Tingginya Inflasi Perlambat Pemulihan Perekonomian Dalam Negeri
Terbaru

Tingginya Inflasi Perlambat Pemulihan Perekonomian Dalam Negeri

Terdapat faktor eksternal. Umumnya, inflasi daerah dipicu akibat kurangnya ketersediaan stok pangan. Perlu memperkuat kerja sama antar daerah.

Oleh:
Rofiq Hidayat
Bacaan 3 Menit
Ilustrasi
Ilustrasi

Ancaman tingginya inflasi dalam negeri mendapat perhatian serius dari banyak kalangan. Berbagai kebijakan pun perlu diterbitkan dari pemerintah. Karenanya, Presiden Joko Widodo mengingatkan agar pemerintah daerah tak perlu ragu menggunakan belanja tak terduga dan dana transfer umum Anggaran Pendapatan Belanja Daerah (APBD) dalam mencegah meningkatnya inflasi.

Pasalnya, pemerintah melalui Menteri Keuangan telah menerbitkan Peraturan Menteri Keuangan (PMK) Nomor 134/PMK.07/2022 tentang Belanja Wajib dalam Rangka Penanganan Dampak Inflasi Tahun Anggaran 2022. Begitu pula dengan Menteri Dalam Negerii (Mendagri) menerbitkan Surat Edaran (SE) Menteri Dalam Negeri Nomor 500/4825/SJ tentang Penggunaan Belanja Tidak Terduga Dalam Rangka Pengendalian Inflasi Daerah.

“Saya juga sudah sampaikan ke Kejaksaan Agung dan KPK untuk hal ini, karena sekarang sangat membutuhkan,” ujarnya dalam pengarahan kepada Menteri/Kepala Lembaga, Kepala Daerah, Pangdam, dan Kapolda di Jakarta, Kamis (29/9/2022).

Dia menilai upaya pemerintah dalam mengendalikan inflasi bakal dibantu dengan bauran kebijakan dari Bank Indonesia. Meski begitu, Kementerian Keuangan dan BI mampu menerapkan kebijakan yang sinergis hingga dapat memperkuat langkah dalam pengendalian inflasi dalam negeri.

Terpisah, ekonom Bank Mandiri Faisal Rahman berpendapat inflasi di periode 2022 bakal mencapai angka 6,27 persen. Baginya, angka tersebut jauh dari prediksi pemerintah yang menargetkan iinflasi di bawah 5 persen. Tapi sayangnya, BI malah diprediksi bakal terus menaikan suku bunga acuan mendapai angka 5 persen di penghujung 2022.

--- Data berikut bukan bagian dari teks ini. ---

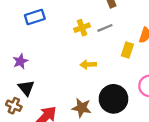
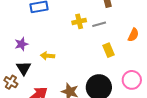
yellow rectangle: (127, 50) -> (108, 50), moved, turned -48
yellow arrow: (88, 65) -> (48, 56), moved

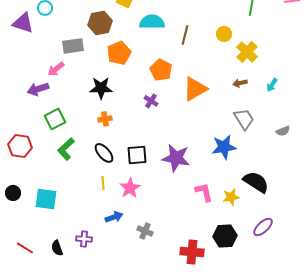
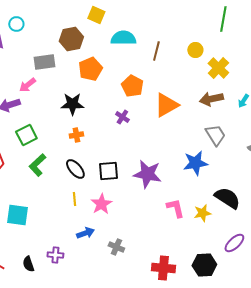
brown arrow: (240, 83) -> (211, 99), size x1.6
black hexagon: (225, 236) -> (204, 265), moved

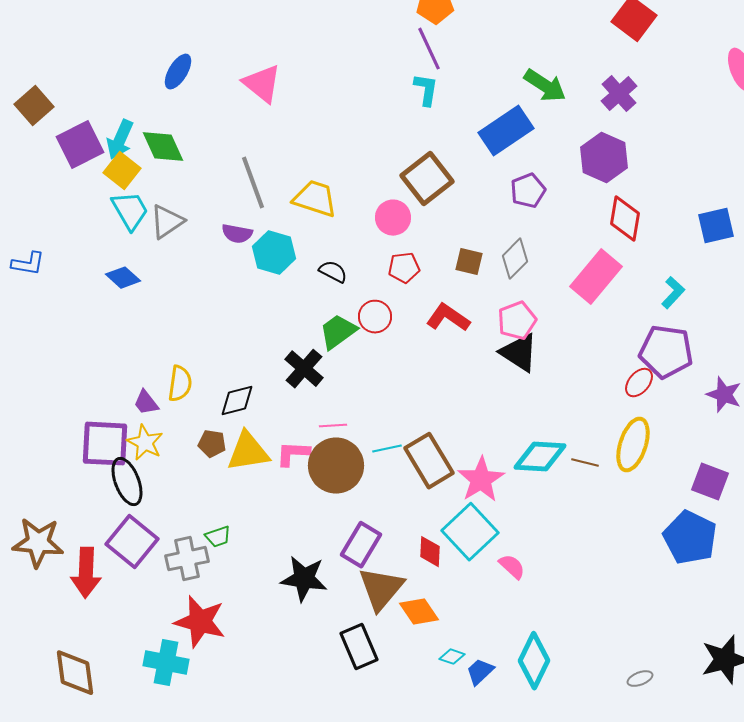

Lantas apa penyebabnya? Menurutnya, penyebabnya soal tekanan eksternal yang berkelanjutan dan lebih agresif di banyak bank sentral di negara-negara besar dalam menaikkan suku bunganya. Ujungnya terjadi risk off sentiment pada negara sedang berkembang termasuk Indonesia (capital outflow).

“Selain itu, fear of global recession juga menaikkan risiko turunnya surplus neraca dagang akibat turunnya permintaan dan turunnya harga komoditas. Kedua hal tersebut memberikan tekanan pada nilai tukar rupiah,” imbuhnya.